LES REQUISITIONS
Réponses à la lettre-type « réquisition et assurances » adressée aux assureurs et au préfet
CONTESTATION DE LA RÉQUISITION PRÉFECTORALE : POSSIBLE ou PAS ???? 30/10/02
C'est dans ce cadre que l'astreinte des médecins par les autorités de l'état est prévue.
La lettre recommandée vous informant de votre réquisition est parfaitement légale.
Si vous n'allez pas chercher votre lettre, elle revient à l'expéditeur avec la mention « non réclamée » et vous êtes réputé avoir reçu la lettre au jour de sa première présentation par le facteur. Sur le plan légal, c'est comme si vous l'aviez reçue.

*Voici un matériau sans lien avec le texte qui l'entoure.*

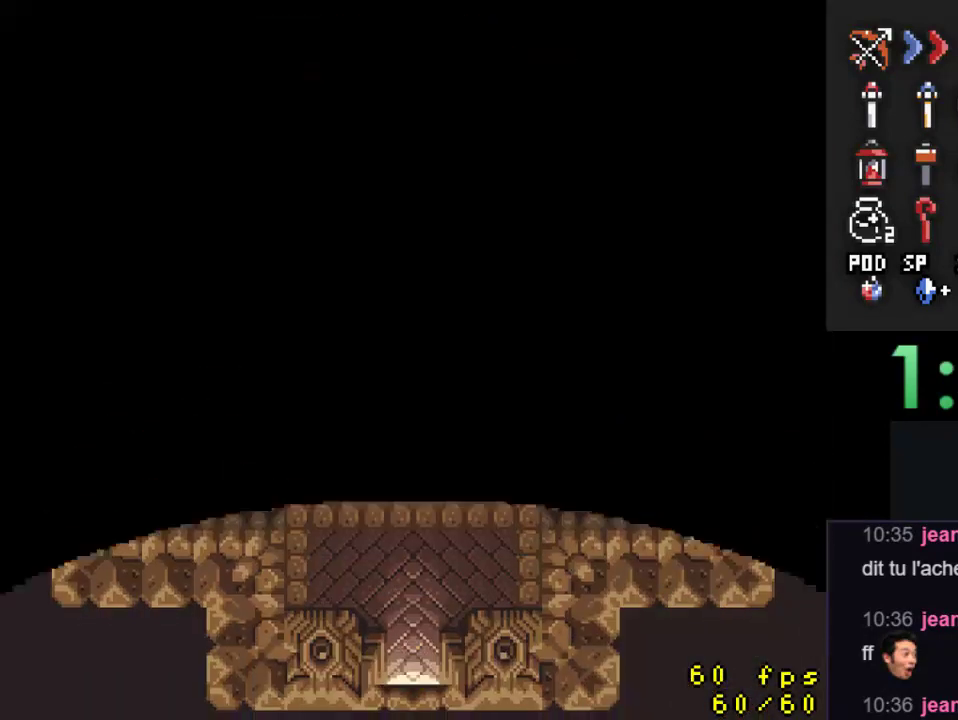
{"dt_ms": 500, "buttons": ["DPAD_UP"], "events": [[67, "DPAD_UP", "up"], [367, "DPAD_UP", "down"]]}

Dés lors l'autorité requérante pourrait trés bien engager votre responsabilité sur le fondement de l'article L 4163-7 du code de la santé publique qui dispose que « Est puni de 3812 euros d'amende le fait (...) pour un médecin de ne pas déférer aux réquisitions de l'autorité publique ».
En effet l'autorité requérante pourrait soutenir que vous n'avez pas voulu retirer la lettre en connaissance de cause et donc cela s'apparenterait à un refus de déférer à la réquisition, ce qui est pénalement sanctionnable.

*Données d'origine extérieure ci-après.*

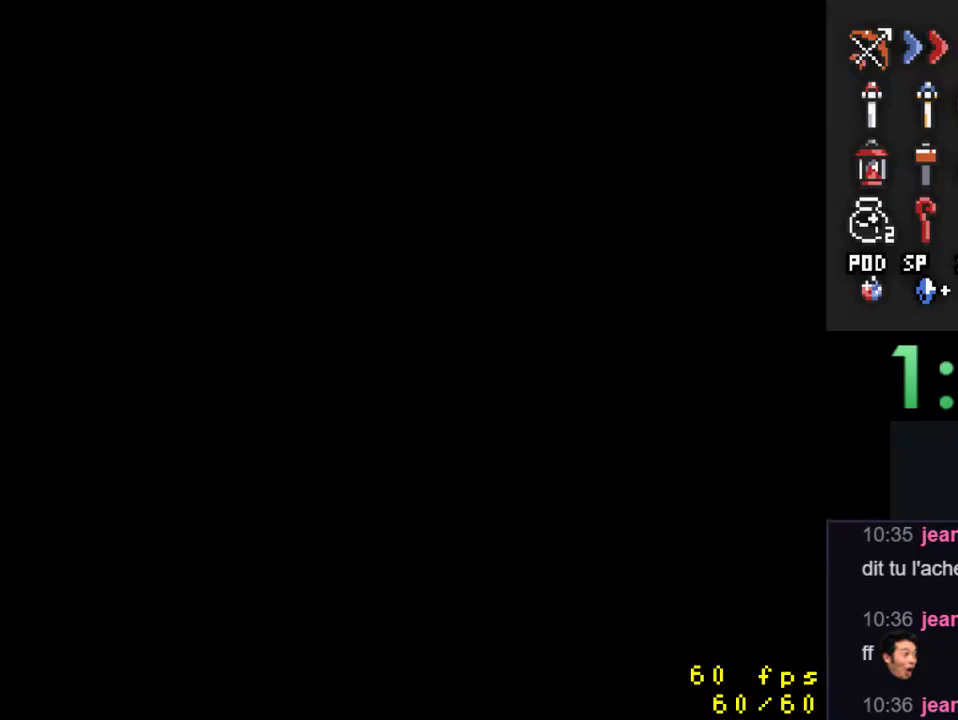
{"dt_ms": 500, "buttons": ["DPAD_UP"], "events": []}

Sachant que les effets de la lettre courent à compter de la 1 ère présentation, si de bonne foi, compte tenu de l' absence dont vous pourrez justifier, vous n'avez pas pu la retirer dans les délais, vous pourrez échapper aux sanctions.
Sachez que vous avez selon la loi l'obligation d'exécuter personnellement l'ordre de réquisition. Si cependant vous avez décidé antérieurement de vous faire remplacé durant la période pour laquelle vous êtes réquisitionné, c'est sur votre remplaçant que pèsera cette responsabilité.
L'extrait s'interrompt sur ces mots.